* [Extracted data]
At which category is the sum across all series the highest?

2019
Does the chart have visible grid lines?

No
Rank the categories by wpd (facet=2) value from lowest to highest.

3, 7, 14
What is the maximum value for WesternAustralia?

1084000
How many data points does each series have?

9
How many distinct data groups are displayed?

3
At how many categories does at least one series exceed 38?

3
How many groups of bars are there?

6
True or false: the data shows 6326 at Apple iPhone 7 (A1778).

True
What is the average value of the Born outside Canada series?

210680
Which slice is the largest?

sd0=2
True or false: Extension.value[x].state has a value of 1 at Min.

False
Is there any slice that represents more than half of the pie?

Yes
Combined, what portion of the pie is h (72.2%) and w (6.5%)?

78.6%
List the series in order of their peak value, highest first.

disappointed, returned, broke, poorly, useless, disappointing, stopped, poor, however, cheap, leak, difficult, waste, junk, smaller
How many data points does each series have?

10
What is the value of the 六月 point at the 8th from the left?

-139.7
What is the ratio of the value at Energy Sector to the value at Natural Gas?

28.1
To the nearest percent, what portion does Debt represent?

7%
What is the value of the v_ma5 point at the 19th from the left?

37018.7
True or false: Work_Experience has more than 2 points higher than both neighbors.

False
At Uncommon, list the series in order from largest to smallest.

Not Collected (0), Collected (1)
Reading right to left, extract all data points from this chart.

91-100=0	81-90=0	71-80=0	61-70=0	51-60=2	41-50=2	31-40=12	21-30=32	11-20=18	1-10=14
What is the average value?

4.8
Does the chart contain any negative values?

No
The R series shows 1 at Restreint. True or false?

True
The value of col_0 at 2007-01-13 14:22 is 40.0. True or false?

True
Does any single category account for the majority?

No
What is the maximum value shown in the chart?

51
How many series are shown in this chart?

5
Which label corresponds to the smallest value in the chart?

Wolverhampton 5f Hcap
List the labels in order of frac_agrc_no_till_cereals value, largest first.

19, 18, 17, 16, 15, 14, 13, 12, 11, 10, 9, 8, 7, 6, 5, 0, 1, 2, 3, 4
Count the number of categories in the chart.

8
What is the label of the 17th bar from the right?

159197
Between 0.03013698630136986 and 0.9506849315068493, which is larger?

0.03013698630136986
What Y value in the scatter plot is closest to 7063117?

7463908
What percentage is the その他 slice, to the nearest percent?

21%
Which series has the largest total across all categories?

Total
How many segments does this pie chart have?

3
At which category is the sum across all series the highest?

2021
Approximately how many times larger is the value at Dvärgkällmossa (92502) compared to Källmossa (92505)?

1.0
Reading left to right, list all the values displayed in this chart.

* [Exercise brief]
Reproduce every one of the entries above word for word, line by line, without changing anything.

* [Result of the task]
At which category is the sum across all series the highest?

2019
Does the chart have visible grid lines?

No
Rank the categories by wpd (facet=2) value from lowest to highest.

3, 7, 14
What is the maximum value for WesternAustralia?

1084000
How many data points does each series have?

9
How many distinct data groups are displayed?

3
At how many categories does at least one series exceed 38?

3
How many groups of bars are there?

6
True or false: the data shows 6326 at Apple iPhone 7 (A1778).

True
What is the average value of the Born outside Canada series?

210680
Which slice is the largest?

sd0=2
True or false: Extension.value[x].state has a value of 1 at Min.

False
Is there any slice that represents more than half of the pie?

Yes
Combined, what portion of the pie is h (72.2%) and w (6.5%)?

78.6%
List the series in order of their peak value, highest first.

disappointed, returned, broke, poorly, useless, disappointing, stopped, poor, however, cheap, leak, difficult, waste, junk, smaller
How many data points does each series have?

10
What is the value of the 六月 point at the 8th from the left?

-139.7
What is the ratio of the value at Energy Sector to the value at Natural Gas?

28.1
To the nearest percent, what portion does Debt represent?

7%
What is the value of the v_ma5 point at the 19th from the left?

37018.7
True or false: Work_Experience has more than 2 points higher than both neighbors.

False
At Uncommon, list the series in order from largest to smallest.

Not Collected (0), Collected (1)
Reading right to left, extract all data points from this chart.

91-100=0	81-90=0	71-80=0	61-70=0	51-60=2	41-50=2	31-40=12	21-30=32	11-20=18	1-10=14
What is the average value?

4.8
Does the chart contain any negative values?

No
The R series shows 1 at Restreint. True or false?

True
The value of col_0 at 2007-01-13 14:22 is 40.0. True or false?

True
Does any single category account for the majority?

No
What is the maximum value shown in the chart?

51
How many series are shown in this chart?

5
Which label corresponds to the smallest value in the chart?

Wolverhampton 5f Hcap
List the labels in order of frac_agrc_no_till_cereals value, largest first.

19, 18, 17, 16, 15, 14, 13, 12, 11, 10, 9, 8, 7, 6, 5, 0, 1, 2, 3, 4
Count the number of categories in the chart.

8
What is the label of the 17th bar from the right?

159197
Between 0.03013698630136986 and 0.9506849315068493, which is larger?

0.03013698630136986
What Y value in the scatter plot is closest to 7063117?

7463908
What percentage is the その他 slice, to the nearest percent?

21%
Which series has the largest total across all categories?

Total
How many segments does this pie chart have?

3
At which category is the sum across all series the highest?

2021
Approximately how many times larger is the value at Dvärgkällmossa (92502) compared to Källmossa (92505)?

1.0
Reading left to right, list all the values displayed in this chart.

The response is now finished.